Today’s Monday Motivation article: 5 Scientific Ways to Build Habits that Stick (Ciotti, 2013), provides some great advice on how to form habits. To check it out, click the link below under the Reference header. These are the 5 ways:
- Make “micro quotas” and “macro goals”
- Create behavior chains
- Eliminate excessive options
- Process plan (but don’t fantasize)
- Eliminate “ah-screw-its”
One of the best of his ideas is the use of micro quotas and macro goals. What does this mean? It means we set big goals and then create small actions that we can execute every day that will build into these big goals. The best example that I’ve implemented is writing a book. The book is the macro goal. The micro quota is writing a section of my book each day. Your micro quota may involve writing to a set time limit, like 20 minutes each day or a specific word count, like 500 words per day.
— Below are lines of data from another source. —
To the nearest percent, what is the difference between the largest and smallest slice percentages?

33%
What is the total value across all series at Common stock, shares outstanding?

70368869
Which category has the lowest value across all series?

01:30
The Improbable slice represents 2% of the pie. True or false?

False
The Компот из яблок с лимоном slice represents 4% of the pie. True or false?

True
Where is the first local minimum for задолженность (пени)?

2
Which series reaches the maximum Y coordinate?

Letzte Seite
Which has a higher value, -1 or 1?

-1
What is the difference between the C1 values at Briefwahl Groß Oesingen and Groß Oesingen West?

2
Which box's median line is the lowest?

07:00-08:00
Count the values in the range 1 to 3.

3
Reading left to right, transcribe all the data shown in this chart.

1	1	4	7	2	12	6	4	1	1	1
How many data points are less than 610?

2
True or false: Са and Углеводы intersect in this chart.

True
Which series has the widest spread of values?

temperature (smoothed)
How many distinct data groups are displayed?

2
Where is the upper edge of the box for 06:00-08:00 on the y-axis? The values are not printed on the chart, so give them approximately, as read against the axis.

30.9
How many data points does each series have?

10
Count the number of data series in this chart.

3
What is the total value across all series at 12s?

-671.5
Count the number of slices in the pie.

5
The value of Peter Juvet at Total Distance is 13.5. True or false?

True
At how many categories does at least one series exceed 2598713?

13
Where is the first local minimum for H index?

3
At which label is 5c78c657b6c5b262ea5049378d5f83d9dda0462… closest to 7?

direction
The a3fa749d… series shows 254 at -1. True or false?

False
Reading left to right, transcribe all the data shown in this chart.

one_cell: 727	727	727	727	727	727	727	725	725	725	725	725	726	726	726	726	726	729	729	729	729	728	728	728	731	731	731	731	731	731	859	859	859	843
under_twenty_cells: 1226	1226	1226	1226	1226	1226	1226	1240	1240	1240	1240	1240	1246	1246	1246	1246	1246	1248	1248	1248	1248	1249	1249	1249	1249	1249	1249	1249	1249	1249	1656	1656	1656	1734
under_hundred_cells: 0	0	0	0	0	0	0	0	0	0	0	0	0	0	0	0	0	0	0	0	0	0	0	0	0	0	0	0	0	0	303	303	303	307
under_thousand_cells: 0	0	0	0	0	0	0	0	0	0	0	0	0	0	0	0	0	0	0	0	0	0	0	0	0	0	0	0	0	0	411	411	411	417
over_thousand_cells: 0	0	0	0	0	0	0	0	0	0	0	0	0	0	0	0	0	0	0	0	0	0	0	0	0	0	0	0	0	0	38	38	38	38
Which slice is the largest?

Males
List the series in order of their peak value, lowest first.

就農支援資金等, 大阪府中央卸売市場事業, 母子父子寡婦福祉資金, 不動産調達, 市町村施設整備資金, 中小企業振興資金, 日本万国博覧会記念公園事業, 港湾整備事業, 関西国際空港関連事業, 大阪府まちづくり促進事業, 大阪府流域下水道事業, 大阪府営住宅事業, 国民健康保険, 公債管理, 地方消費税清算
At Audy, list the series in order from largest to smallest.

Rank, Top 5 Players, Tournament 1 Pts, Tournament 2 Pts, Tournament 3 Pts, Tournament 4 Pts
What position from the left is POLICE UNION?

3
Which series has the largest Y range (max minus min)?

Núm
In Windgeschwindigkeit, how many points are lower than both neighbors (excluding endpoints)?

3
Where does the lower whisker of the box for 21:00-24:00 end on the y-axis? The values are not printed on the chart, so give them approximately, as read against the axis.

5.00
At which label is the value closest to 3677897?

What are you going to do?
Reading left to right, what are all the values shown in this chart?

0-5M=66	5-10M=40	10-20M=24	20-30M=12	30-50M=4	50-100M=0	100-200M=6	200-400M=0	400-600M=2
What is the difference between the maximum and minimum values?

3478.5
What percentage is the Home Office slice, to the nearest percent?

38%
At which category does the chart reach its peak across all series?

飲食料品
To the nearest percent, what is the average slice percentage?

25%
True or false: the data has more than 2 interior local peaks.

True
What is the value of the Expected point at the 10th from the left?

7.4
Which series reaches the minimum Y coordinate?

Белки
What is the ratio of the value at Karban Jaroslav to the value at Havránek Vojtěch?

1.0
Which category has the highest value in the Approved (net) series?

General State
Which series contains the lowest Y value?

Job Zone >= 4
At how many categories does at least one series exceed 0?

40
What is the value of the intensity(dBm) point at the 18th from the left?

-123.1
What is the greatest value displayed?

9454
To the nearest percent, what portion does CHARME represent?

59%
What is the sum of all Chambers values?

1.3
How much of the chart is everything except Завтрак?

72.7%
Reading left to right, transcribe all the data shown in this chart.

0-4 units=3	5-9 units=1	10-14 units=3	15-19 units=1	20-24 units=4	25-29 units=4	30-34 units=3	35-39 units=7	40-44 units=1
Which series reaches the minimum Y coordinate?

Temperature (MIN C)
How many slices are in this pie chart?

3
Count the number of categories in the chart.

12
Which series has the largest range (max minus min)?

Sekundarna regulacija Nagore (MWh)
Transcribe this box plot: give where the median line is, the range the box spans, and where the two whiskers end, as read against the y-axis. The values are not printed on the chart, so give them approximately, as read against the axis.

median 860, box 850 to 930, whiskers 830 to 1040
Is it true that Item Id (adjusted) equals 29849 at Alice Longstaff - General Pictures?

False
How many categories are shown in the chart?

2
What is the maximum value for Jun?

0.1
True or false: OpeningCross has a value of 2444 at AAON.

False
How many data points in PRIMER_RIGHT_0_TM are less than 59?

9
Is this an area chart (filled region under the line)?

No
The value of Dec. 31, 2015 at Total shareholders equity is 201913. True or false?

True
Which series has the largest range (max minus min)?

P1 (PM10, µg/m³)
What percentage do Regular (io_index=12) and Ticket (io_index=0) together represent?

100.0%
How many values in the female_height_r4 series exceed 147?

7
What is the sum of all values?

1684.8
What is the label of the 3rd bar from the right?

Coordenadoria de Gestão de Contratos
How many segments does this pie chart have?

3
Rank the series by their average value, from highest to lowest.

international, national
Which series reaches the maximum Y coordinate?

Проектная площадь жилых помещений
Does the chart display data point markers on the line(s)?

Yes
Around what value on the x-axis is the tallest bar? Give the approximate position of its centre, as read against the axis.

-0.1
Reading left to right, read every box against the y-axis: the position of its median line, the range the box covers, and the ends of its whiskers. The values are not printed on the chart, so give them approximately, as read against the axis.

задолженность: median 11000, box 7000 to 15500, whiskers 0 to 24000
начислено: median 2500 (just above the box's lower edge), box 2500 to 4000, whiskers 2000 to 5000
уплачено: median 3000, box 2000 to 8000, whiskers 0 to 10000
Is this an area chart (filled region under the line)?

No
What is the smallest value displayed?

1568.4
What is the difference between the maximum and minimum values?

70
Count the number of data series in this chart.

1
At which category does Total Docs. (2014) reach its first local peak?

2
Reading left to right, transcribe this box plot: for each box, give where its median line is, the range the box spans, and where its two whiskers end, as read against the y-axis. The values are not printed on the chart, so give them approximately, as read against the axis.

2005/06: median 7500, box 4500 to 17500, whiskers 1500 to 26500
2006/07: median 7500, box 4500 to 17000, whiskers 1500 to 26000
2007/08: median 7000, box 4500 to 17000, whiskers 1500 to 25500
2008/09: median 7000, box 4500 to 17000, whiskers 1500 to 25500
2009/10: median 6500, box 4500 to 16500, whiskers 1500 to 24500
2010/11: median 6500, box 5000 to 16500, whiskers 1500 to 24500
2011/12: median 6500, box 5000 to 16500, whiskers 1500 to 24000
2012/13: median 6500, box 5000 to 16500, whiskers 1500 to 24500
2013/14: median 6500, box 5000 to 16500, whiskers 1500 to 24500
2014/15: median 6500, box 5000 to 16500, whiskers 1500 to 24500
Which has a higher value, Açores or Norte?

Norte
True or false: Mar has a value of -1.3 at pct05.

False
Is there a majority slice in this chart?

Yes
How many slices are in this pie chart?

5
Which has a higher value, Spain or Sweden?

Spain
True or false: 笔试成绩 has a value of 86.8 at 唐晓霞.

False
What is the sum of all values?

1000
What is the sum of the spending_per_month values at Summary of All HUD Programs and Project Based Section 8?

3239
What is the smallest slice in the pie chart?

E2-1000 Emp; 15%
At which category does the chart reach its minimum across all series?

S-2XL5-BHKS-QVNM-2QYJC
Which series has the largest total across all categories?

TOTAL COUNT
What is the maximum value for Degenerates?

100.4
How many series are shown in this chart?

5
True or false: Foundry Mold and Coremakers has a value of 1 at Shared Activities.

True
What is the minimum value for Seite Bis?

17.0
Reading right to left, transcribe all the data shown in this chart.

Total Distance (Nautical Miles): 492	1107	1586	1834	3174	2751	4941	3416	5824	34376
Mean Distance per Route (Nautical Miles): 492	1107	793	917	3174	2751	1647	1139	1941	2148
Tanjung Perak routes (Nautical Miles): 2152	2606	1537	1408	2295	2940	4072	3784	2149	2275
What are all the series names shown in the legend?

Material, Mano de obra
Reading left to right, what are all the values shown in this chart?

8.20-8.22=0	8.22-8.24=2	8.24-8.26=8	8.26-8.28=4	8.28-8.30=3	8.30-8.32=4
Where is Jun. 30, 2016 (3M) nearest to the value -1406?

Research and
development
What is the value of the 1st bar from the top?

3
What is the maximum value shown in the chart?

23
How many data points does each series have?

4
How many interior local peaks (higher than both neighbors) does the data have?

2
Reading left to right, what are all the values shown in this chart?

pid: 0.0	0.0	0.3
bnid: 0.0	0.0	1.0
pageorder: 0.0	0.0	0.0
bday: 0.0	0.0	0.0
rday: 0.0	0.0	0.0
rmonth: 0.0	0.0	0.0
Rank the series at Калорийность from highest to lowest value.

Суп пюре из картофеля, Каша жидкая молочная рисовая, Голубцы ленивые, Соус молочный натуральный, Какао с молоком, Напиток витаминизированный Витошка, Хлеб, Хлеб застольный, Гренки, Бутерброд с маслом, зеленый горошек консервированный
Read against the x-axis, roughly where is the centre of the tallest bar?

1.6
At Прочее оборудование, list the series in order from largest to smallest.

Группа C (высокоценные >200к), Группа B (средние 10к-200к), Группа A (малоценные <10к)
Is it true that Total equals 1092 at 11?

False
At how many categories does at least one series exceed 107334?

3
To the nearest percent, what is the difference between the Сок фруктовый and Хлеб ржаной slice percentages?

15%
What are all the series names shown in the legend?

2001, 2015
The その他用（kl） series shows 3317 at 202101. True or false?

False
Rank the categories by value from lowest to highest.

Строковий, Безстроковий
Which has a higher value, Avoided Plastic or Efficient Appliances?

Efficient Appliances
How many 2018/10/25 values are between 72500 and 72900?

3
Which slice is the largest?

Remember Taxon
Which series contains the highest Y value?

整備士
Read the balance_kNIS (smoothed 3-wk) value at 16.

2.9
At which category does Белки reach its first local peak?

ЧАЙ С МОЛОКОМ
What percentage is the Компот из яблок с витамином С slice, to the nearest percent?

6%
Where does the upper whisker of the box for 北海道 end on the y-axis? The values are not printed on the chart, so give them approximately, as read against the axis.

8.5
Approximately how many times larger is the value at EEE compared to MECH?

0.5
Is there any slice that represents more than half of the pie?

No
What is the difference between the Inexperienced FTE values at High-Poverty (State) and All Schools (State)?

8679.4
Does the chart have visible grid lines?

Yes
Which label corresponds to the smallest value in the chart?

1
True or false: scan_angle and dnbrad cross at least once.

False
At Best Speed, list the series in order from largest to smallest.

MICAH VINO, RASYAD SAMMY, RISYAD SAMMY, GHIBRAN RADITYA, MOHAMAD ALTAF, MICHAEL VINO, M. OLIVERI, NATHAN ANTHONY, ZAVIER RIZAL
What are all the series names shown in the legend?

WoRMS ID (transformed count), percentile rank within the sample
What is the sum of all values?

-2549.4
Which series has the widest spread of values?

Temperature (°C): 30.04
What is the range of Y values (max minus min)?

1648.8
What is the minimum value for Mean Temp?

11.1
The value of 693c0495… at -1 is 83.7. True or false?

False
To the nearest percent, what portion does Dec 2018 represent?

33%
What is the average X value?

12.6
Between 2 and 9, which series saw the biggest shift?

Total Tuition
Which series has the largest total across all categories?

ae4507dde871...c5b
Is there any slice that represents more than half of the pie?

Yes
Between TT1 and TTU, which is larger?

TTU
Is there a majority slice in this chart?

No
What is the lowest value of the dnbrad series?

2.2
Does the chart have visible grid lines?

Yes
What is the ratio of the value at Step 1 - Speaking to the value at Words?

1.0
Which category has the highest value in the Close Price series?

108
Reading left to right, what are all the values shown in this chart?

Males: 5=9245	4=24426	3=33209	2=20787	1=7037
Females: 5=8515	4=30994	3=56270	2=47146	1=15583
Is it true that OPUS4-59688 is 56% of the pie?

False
I have done a few things to improve my productivity. I have purchased an EVO planner (see https://projectevo.org/). This is a cool planner that has a digital component. You scan your days and weeks, after you’ve reviewed your performance for the day. It also features a free test to determine what your brain type is. Mine is The Alchemist. I have to say it is pretty accurate. Check it out. This may be a good solution for you to try out.
I have also become quite proficient with my daily rituals and decided to triple my efforts by creating what are called mini-days. I run through 3 mini-days each day, starting tomorrow. Each day will involve something related to the mental, physical, spiritual, and social components of my life. I found that I have become so efficient that I need to add more activities to my day to fill it. Bonus all around!
Here’s my agenda for the week:
- Exercise daily
- Meditate daily
- Learn something new daily
- Get out and socialize daily by eating out, working at a coffee shop, or writing at a library
- Read my Bible daily
- Write one section of my book daily
- Code daily
Here’s another suggestion for you if you would like an easier time of automating your to-dos. Use a task app. I use Toodledo (see https://www.toodledo.com/tasks/index.php). I set all of my tasks that are part of my daily ritual to repeat daily. As I complete them, they move to the next day. You can use other apps too. Wunderlist and ToDoist are also good.
Well, that’s it for today! Have a great Monday!!